I am putting you back on moderation for the time being. If you want to comment, I will have to approve it.
Your comments must add to the general conversation – make a positive contribution.
Jess: If you are reading this, my 3 year old grand daughter will do something wrong and as I am teaching her why it is wrong she says “I’m sorry” and puts her head on my shoulder. Of course I forgive her. That is a perfect teaching vehicle that I use to show and teach her what Christ has done for her and forgiveness of sin/wrong doing.
“Every day is Spurgeon Adulation Day. That’s SAD.”
—Charles Haddon Spurgeon
Tonight we watched part 1 of the biography “Luther” that came out recently; next week we’ll watch part 2, and then call it good. 🙂
Jess takes it way too far. But I disagree with the most prominent understanding that we are born sinners. Some one said, teach a class of 2 year olds and see… And there lies part of the problem. No sane person denies that 2 year olds act up and are selfish and disobedient and so forth. But here is a Scripture to consider from Romans 3: Now we know that whatever the Law says, it speaks to those who are under the Law, so that every mouth may be closed and all the world may become accountable to God; because by the works of the Law no flesh will be justified in His sight; for through the Law comes the knowledge of sin. No sane person thinks that a conscience is fully developed in a 2 year old. Or that a 2 year old understands what right means, or what wrong means, and by that I mean they don’t understand based on their own formed thought processes.

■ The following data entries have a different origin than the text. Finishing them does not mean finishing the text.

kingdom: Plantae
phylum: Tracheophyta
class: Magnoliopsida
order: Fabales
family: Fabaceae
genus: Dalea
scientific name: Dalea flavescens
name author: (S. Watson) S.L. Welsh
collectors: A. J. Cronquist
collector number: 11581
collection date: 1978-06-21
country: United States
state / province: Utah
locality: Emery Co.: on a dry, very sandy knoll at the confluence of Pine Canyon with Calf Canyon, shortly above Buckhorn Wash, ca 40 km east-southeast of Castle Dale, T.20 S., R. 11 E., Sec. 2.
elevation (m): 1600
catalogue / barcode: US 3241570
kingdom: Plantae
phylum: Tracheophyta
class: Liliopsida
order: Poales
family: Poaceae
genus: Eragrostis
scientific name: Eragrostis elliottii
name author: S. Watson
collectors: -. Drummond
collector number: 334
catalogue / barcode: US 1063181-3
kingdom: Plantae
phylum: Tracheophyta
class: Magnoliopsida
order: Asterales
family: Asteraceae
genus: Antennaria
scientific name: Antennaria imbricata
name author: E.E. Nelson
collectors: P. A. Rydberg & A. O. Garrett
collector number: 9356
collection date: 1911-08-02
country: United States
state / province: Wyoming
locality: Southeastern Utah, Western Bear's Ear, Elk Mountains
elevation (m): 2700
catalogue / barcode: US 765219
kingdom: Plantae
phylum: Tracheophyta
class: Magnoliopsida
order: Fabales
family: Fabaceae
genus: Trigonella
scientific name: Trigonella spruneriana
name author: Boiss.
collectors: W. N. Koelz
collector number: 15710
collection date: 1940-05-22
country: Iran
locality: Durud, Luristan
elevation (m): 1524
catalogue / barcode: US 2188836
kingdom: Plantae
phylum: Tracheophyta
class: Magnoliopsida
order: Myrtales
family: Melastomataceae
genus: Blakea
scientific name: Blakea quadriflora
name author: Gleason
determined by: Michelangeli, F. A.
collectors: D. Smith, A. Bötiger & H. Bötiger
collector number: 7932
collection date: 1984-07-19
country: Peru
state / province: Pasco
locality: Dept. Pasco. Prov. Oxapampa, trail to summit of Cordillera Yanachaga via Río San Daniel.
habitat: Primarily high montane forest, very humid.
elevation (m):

They are born with a fallen nature, but they do not always act with great awareness of right and wrong, because their conscience understanding of the concept involved is not yet fully formed. We as a country understand this, for we have different punishments for children then adults though the crime be the same. And when, as the child gets older, and the crime or infraction is worse, we hold court hearings to decide if the child should be punished as an adult. Likewise, which of you parents punish a 2 year old and a 10 year old in the same way for the same infraction or disobedience? Do you not expect more from the 10 year old? Does not your discipline reflect this? Now if you as good and loving parents understand this difference do we not think that our Creator and Lord is not also at least lust as just? If these things are true, and I think that are, the idea that little children are condemned by God for being born is untrue. Neither are babies so condemned. Neither are the children in the womb. We are told that the wages of sin is death. But this is speaking of spiritual death, not physical death. For Jesus has paid the whole punishment of our sins and yet we die physically. Thus physical death is not punishment for sin but the… Read more »
“Parents and teachers should be very cautious, and yet zealous, in dealing with children. They can discourage them for life or they can over persuade them and get them into the church unsaved, without an understanding of the way of life. Teach them; make the way plain; pray for them; give them favorable opportunity to find Christ. Do not over persuade, but at the same time give them every opportunity to respond to the pleadings of the Saviour.”
-L. R. Scarborough, “With Christ After the Lost,” Broadman Press; 1952. Scarborough was the first evangelism professor at, and second president of, SWBTS.